▸ **Provided text**
* * * *
Pope: We Are Racists and That’s Bad
ROME/MOSCOW (Dispatches) -- Pope Francis says racism is behind the fact that many Western countries have been more welcoming to Ukrainian refugees than to those from other parts of the world.
Speaking on Italian television station RAI, the head of the Catholic Church said that kind of treatment evidently proved that “we are racists.”
The pontiff stressed that the West also segregates the refugees based on their source of origin.
“The refugees are divided. First-class, second class, by skin color, whether you come from a developed country or a non-developed one,” he said.
“We are racists...and that’s bad,” he added. “There has also been anger over alleged discrimination against African residents of Ukraine at the borders.”
On BBC News, Ukraine’s deputy chief prosecutor David Sakvarelidze said he was very emotional seeing “European people with blue eyes and blonde hair being killed every day”.
* * * *
▸ **Set exercise a**
Please transcribe the lines in the records below, from the line holding "pose: elev=301.0 azim=77.4" through the line holding "Dot at: (380, 296)", inclusive.
The article above has no connection to the records that come after it.

▸ **Given data**
* * * *
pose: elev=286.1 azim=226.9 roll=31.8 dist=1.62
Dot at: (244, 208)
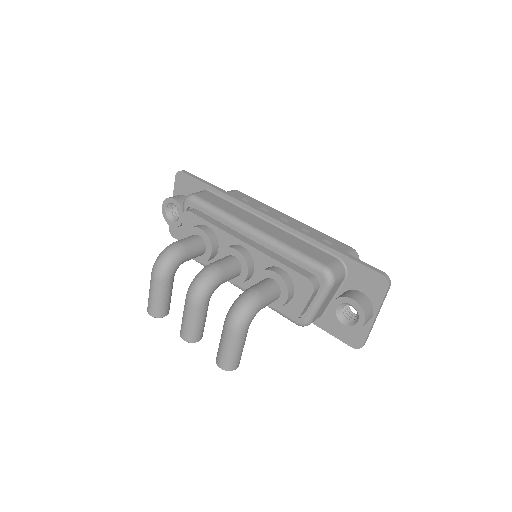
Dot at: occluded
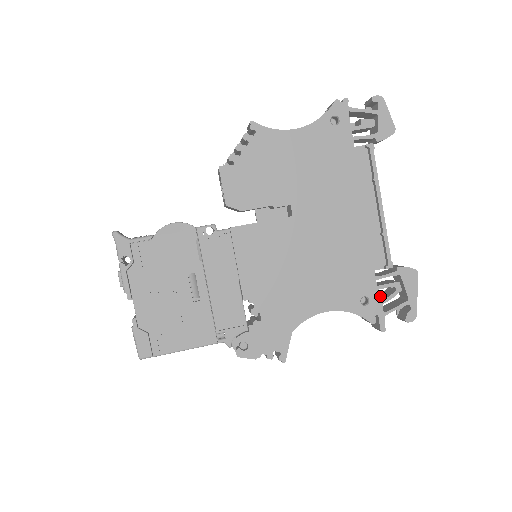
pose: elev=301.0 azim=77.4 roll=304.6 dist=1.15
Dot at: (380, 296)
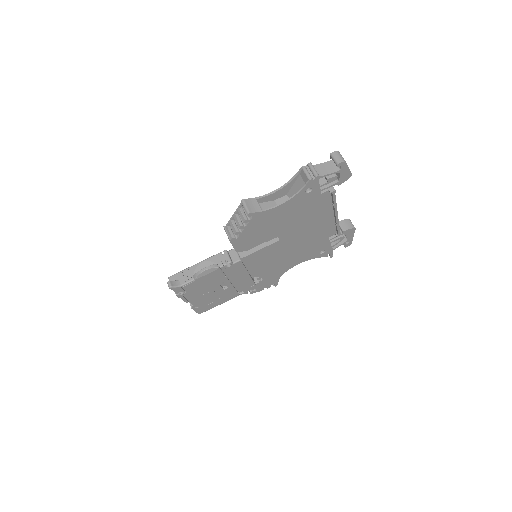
* * * *
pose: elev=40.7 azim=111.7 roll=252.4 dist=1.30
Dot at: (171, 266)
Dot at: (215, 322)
* * * *
▸ **Set exercise b**
Reproduce the article on the pope's remarks about refugees word for word, between "Pope: We Are" and "of the world.", inclusive.

▸ **Complete answer a**
pose: elev=301.0 azim=77.4 roll=304.6 dist=1.15
Dot at: (380, 296)

▸ **Complete answer b**
Pope: We Are Racists and That’s Bad
ROME/MOSCOW (Dispatches) -- Pope Francis says racism is behind the fact that many Western countries have been more welcoming to Ukrainian refugees than to those from other parts of the world.